If I go to Graph and Parallel Plot for my original data set and plot that up. It's not nearly as fancy or neat-looking. There's probably some other options that I can explore to go and make that look a little prettier, but different strokes for different folks. Again, it's a way of visualizing the data that's maybe a little bit different than what you've maybe historically been able to find on your own. But recognize that there are different applications and different ways of exploring the data.
If I go back to the Iris data set, and I do the parallel plot the way that I normally would have, and pick my list of potential axes and drop them into the X category and pick my parallel plot. I get something maybe a little bit more informative that way. But again, it's just a bunch of different ways to do the same thing.

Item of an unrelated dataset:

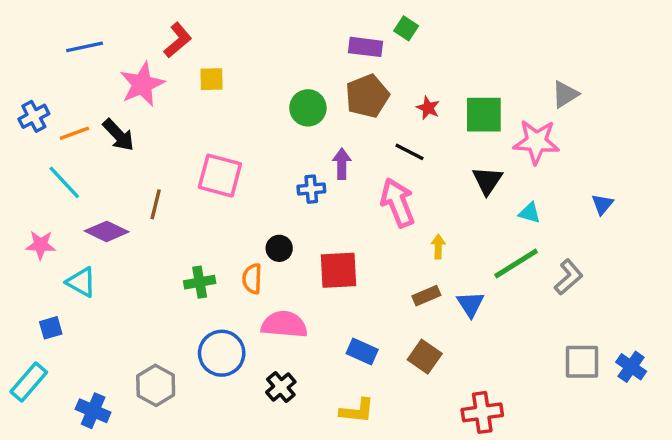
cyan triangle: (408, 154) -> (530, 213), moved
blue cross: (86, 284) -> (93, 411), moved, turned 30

But using that multidimensional data and using this technique to help explore it is why I'm here to talk today.
That basically wraps up what I wanted to cover in this talk. Besides maybe some advice around how to use and how to visualize data. I've gotten a couple of these from an on-demand webinar that you can find at JMP's website, and talk to… You can watch his webinar, or you can maybe reach out to him directly. But he's got some great advice on just data visualization and keeping things simple.

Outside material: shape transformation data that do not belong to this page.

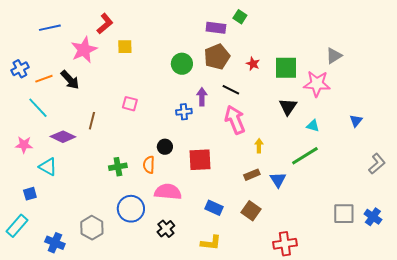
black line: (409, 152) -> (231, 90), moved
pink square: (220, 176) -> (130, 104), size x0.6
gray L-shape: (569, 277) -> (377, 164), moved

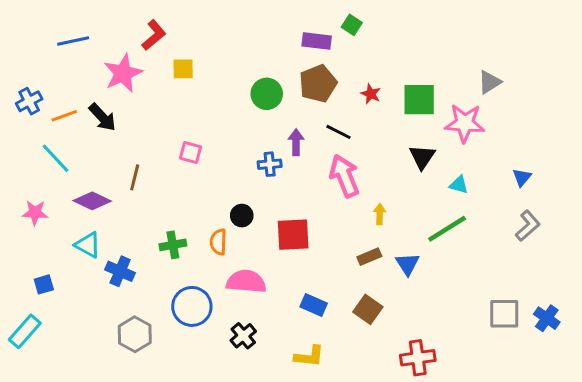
gray L-shape: (377, 164) -> (528, 226), moved
cyan triangle: (48, 167) -> (88, 245), moved
blue cross: (55, 243) -> (120, 271), moved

I truly take that to heart because you will have to be very careful when you're in, what I call exploratory versus explanatory mode. If I'm exploring data, and I'm visualizing stuff for my own purpose, I know exactly why I'm clicking what I'm clicking, and I know exactly why I'm trying to do things the way that I'm doing them. When you're trying to use those same graphics to explain things, you may have a hard time explaining yourself.
Be careful and trying to keep things as simple as possible when using something as complicated as this looks for explanatory purposes. This is a great tool for exploratory visualization, but I think you might need to go back to some of the methods that I've mentioned here to try to maybe simplify the views and get to the punchline quicker when you're trying to explain things to an audience or to your leadership. Simple is always better.

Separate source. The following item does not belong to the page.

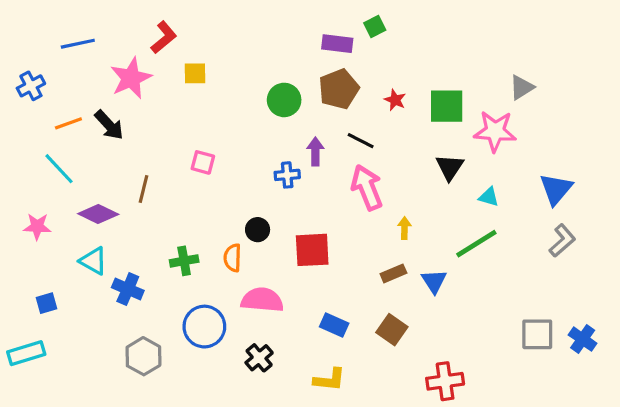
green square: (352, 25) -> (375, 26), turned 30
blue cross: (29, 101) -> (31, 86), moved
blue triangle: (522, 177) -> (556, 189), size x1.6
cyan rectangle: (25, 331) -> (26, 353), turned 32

Then this is a takeaway. It may seem like common sense, but never assume what is obvious to you is obvious to your audience. If you've put something on a chart on a PowerPoint, you've built a plot that is trying to explain something, talk it out and make sure that you've got some descriptive bullets that are explaining the walk of how you got to that particular conclusion, and be clear on the conclusion. What am I trying to deduce from this view? Never assume what is obvious to you is obvious to your audience.
Then the last thing I'll mention here, and I trip over this myself, honestly, is there's a delicate balance between visualization and art, and so don't make it pretty just to make it pretty. Make sure that the graphics that you're building are useful and are helping you tell the story and aren't getting in the way of telling the story.
Visualization for visualization's sake, art for art's sake. I've also included the links here to the JMP help around parallel plots. As I mentioned, that on-demand webinar from Mike Anderson. It can be very helpful, so I highly recommend that. But with that, I thank you for your attention, and that's it. Thanks a lot.